_Work item_
Return, exactly and in full, the lines of the records below starting at the one with "256 암호화, 무제한 대역폭." and ending at the one with "400 Aufrufe", and no other lines.

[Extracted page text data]

* * * *

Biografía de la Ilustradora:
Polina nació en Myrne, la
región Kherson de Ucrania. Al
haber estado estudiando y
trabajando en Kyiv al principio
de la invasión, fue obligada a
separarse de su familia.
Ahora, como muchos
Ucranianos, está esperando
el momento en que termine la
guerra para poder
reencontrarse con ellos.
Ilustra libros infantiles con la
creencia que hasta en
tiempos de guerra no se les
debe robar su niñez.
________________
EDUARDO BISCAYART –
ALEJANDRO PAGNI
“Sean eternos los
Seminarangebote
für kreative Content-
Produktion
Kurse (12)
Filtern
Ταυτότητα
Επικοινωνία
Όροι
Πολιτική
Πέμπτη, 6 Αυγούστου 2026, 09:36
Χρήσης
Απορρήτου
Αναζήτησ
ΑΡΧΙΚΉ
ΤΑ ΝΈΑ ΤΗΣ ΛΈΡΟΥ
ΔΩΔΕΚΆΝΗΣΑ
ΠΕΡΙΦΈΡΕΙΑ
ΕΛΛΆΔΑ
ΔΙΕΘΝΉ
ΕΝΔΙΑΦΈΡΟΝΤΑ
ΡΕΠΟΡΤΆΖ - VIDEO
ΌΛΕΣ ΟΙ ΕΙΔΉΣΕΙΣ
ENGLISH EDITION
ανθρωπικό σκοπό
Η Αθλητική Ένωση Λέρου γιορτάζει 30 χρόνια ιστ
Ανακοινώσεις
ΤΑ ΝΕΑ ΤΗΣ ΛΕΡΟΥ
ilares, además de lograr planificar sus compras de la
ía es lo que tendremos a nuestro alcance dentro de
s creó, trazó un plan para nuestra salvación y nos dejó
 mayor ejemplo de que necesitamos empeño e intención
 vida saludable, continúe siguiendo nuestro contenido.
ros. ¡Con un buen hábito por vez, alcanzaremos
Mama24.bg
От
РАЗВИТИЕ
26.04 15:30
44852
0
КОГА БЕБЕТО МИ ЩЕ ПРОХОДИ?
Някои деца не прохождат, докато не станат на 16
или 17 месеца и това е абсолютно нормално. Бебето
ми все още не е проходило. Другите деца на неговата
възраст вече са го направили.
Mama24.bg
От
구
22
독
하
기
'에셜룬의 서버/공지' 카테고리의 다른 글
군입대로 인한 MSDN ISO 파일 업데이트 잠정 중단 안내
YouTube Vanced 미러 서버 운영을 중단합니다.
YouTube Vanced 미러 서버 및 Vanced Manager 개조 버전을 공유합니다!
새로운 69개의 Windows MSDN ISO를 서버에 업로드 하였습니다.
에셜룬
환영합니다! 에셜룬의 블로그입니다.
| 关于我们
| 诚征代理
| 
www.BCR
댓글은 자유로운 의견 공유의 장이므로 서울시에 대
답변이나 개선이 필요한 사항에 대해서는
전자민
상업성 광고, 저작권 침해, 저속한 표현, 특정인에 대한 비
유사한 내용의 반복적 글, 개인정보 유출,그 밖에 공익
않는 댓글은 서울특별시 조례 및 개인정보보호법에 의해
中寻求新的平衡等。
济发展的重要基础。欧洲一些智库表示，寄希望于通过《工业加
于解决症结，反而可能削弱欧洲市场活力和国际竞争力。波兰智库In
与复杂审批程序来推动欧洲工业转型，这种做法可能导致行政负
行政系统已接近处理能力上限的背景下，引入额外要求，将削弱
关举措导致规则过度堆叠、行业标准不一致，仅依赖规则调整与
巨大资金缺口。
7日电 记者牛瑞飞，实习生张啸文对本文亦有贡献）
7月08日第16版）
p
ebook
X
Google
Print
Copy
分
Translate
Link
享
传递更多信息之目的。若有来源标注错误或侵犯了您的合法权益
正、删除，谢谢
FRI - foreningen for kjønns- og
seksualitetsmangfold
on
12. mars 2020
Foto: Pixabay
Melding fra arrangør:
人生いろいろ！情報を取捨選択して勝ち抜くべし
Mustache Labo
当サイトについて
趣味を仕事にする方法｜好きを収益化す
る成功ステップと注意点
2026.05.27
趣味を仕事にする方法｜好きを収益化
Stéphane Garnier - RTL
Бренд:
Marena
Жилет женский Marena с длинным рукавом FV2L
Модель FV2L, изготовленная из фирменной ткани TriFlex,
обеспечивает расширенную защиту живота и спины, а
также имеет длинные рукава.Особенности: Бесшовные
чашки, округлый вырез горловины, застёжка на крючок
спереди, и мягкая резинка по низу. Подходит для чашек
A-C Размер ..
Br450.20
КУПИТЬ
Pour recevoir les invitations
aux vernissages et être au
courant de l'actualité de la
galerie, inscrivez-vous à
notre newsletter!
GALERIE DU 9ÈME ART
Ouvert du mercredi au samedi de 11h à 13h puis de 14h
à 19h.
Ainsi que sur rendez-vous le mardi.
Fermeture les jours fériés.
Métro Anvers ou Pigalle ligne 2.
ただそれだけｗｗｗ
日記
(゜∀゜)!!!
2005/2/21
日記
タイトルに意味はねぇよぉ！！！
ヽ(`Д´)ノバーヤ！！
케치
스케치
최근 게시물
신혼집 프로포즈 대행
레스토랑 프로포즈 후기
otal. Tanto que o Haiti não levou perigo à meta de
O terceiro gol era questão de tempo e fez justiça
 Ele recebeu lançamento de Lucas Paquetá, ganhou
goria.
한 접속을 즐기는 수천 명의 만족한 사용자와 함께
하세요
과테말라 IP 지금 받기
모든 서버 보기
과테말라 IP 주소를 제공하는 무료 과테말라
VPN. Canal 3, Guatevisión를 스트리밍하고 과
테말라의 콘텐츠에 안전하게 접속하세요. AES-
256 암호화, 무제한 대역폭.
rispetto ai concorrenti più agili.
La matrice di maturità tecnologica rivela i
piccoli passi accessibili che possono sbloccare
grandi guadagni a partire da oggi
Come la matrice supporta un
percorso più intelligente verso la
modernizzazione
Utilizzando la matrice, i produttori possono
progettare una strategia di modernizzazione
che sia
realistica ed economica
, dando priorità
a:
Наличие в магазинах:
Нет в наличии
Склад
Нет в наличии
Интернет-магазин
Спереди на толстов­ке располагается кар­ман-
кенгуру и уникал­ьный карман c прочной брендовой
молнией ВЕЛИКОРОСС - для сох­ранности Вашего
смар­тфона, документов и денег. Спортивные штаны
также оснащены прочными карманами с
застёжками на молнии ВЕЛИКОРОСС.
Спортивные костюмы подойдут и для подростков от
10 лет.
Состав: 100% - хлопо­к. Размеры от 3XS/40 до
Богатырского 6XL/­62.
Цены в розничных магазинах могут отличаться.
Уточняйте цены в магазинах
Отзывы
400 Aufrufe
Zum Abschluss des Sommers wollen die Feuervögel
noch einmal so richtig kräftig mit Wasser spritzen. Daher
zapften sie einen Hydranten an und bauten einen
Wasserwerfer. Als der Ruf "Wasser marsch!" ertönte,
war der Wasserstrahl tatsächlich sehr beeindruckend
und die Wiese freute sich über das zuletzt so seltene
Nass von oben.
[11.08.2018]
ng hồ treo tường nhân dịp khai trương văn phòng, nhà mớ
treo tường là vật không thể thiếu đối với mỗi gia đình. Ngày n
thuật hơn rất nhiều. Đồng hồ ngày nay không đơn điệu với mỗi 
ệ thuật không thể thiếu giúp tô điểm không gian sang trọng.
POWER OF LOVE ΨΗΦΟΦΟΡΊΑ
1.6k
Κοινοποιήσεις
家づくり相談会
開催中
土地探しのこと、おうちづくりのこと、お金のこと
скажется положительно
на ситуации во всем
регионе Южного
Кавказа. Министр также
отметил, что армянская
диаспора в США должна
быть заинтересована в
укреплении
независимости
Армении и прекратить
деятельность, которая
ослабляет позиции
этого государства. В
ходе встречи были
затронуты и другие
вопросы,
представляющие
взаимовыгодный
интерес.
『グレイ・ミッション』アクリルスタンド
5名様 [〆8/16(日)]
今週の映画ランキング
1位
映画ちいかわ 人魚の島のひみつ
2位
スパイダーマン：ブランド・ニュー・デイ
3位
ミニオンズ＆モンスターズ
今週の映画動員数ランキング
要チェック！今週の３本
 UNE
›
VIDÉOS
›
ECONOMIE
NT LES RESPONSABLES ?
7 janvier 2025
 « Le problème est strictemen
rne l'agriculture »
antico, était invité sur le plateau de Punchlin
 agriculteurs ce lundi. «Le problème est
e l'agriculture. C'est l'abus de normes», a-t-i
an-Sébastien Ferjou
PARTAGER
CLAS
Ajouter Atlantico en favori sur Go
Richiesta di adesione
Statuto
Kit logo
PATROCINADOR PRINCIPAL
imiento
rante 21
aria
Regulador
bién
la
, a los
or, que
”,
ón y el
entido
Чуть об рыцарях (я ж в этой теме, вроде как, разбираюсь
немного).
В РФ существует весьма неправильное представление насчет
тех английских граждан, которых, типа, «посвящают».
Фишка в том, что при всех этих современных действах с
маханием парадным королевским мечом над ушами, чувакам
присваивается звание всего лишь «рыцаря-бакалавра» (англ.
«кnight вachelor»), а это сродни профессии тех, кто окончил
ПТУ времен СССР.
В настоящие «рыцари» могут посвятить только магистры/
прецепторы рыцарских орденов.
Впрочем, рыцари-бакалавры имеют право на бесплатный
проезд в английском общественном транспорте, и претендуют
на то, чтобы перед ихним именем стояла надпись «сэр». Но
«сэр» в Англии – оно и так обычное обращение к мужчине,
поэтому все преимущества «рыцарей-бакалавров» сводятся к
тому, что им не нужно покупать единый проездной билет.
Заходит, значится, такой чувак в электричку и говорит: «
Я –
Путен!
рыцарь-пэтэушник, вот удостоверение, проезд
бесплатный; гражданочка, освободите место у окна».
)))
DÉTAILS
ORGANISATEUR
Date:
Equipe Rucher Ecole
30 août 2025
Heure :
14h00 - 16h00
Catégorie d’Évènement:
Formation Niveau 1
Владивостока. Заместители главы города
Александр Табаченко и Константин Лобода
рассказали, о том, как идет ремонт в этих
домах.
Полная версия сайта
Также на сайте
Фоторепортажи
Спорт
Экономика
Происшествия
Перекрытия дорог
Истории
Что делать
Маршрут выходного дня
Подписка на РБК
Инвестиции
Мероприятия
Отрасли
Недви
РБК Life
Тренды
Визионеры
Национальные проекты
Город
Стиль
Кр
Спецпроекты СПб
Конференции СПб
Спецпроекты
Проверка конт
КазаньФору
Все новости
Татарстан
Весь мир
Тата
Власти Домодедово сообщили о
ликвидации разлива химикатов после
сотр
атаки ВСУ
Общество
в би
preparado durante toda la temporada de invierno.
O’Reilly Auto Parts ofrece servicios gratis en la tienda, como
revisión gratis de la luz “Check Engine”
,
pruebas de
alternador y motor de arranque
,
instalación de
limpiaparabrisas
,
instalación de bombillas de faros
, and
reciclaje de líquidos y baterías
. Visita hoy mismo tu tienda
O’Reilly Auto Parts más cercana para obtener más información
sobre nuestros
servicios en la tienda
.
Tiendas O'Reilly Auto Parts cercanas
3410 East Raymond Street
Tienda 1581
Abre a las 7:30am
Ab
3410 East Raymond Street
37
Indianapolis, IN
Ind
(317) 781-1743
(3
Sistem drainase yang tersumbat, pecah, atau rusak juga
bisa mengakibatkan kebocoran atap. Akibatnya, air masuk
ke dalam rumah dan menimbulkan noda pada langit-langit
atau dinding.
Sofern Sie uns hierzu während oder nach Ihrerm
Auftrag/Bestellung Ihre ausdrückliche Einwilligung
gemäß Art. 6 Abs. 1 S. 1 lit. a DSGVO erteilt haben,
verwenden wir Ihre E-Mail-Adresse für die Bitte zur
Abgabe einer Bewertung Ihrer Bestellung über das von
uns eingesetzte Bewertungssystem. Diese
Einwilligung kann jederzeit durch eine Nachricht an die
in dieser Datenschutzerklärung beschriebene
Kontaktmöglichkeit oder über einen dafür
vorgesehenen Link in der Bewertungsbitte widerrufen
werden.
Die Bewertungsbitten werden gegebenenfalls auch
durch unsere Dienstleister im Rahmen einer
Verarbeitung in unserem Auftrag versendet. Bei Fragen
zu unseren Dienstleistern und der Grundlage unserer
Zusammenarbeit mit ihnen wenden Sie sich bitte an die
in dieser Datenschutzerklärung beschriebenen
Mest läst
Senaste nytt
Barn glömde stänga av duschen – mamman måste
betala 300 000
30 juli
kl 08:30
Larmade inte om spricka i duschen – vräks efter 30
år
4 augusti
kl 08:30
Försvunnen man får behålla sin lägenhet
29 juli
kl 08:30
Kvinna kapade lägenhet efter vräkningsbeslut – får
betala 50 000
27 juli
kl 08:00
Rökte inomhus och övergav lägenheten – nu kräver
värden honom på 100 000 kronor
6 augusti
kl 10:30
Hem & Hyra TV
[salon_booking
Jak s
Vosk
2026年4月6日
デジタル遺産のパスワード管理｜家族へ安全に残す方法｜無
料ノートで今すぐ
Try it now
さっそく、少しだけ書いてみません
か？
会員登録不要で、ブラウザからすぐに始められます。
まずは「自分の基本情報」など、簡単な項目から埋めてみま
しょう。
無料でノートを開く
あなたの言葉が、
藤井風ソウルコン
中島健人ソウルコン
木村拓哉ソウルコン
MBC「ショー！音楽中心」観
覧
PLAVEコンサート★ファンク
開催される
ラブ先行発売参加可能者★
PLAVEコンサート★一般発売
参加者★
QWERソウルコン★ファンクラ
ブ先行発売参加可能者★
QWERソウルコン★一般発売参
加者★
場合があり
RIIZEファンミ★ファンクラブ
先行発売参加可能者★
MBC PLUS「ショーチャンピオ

* * * *

_Answer section_
256 암호화, 무제한 대역폭.
rispetto ai concorrenti più agili.
La matrice di maturità tecnologica rivela i
piccoli passi accessibili che possono sbloccare
grandi guadagni a partire da oggi
Come la matrice supporta un
percorso più intelligente verso la
modernizzazione
Utilizzando la matrice, i produttori possono
progettare una strategia di modernizzazione
che sia
realistica ed economica
, dando priorità
a:
Наличие в магазинах:
Нет в наличии
Склад
Нет в наличии
Интернет-магазин
Спереди на толстов­ке располагается кар­ман-
кенгуру и уникал­ьный карман c прочной брендовой
молнией ВЕЛИКОРОСС - для сох­ранности Вашего
смар­тфона, документов и денег. Спортивные штаны
также оснащены прочными карманами с
застёжками на молнии ВЕЛИКОРОСС.
Спортивные костюмы подойдут и для подростков от
10 лет.
Состав: 100% - хлопо­к. Размеры от 3XS/40 до
Богатырского 6XL/­62.
Цены в розничных магазинах могут отличаться.
Уточняйте цены в магазинах
Отзывы
400 Aufrufe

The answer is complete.